While family or tribal names may appear in official documents, they are rarely used when addressing someone. Instead, the given name remains the primary identifier in most social and informal settings.

In many cases, the father's given name is used as a last name for children rather than an inherited family name. For example, if a father is "Shoukat Ali", his son may be named "Faisal Shoukat" . This practice is common in rural or less urbanised areas, and contributes to the variability of surnames across Pakistan.

Recent reforms in Pakistan have begun including the mother's name alongside the father's in official documents such as passports, recognising both parents in identity verification.

==Regional and ethnic variations==

Pakistani names reflect the country's diverse ethnic and regional heritage.
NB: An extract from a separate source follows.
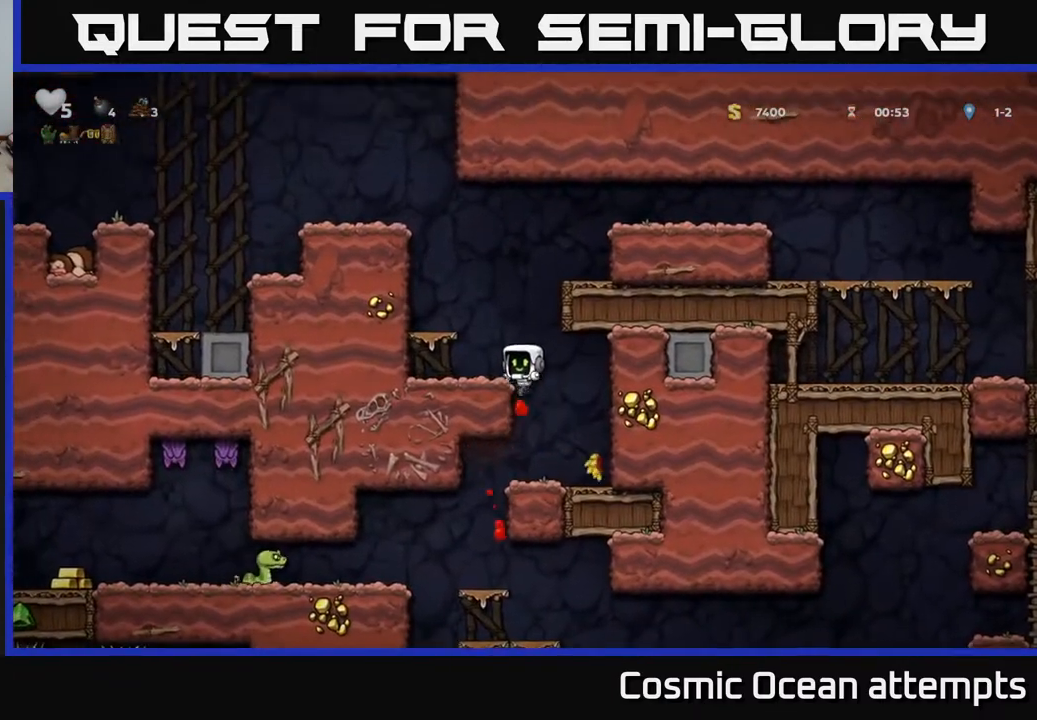
{"buttons": ["DPAD_LEFT"], "left_stick": "center", "right_stick": "center", "events": [[33, "DPAD_RIGHT", "down"], [117, "DPAD_RIGHT", "up"], [300, "DPAD_LEFT", "down"]]}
Names may indicate Arab ancestry, such as Sheikh, Siddiqui, Abbasi, Syed, Zaidi, and Khawaja; Afghan ancestry, such as Durrani, Yousafzai, Afridi, and Khattak; Mughal or Turkic ancestry, including Mughal, Baig, and Pasha surnames.

Tribal and clan names are widely used across Pakistan. Punjabi clans may have surnames like Malik, Chaudhry, or Bhatti, Sindhi tribes may use Soomro or Talpur, Pashtun tribes use identifiers such as Afridi, Yousafzai, and Wazir, while Baloch families often carry names like Marri, Mengal, or Raisani.

Many Pakistanis also have family names of Indian subcontinent origin, particularly those whose families migrated during the 1947 partition. These include surnames like Barelvi, Lakhnavi, Delhvi, Bilgrami, and various Rajput surnames such as Chauhan, Rathore, Parmar, and Janjua. These names often preserve ancestral links to specific regions, towns, or clans in pre-partition India.

In everyday interactions, Pakistanis generally use their given names rather than surnames, even in professional or formal contexts. Honorifics and titles, including Mr., Mrs., Dr., Professor, or Haji, are commonly placed before the given name to convey respect. Tribal, familial, or ancestral identifiers may also be used in rural or conservative settings.

While caste is not formally recognised in Pakistan, it influences social and cultural practices, particularly in rural communities and among diaspora populations.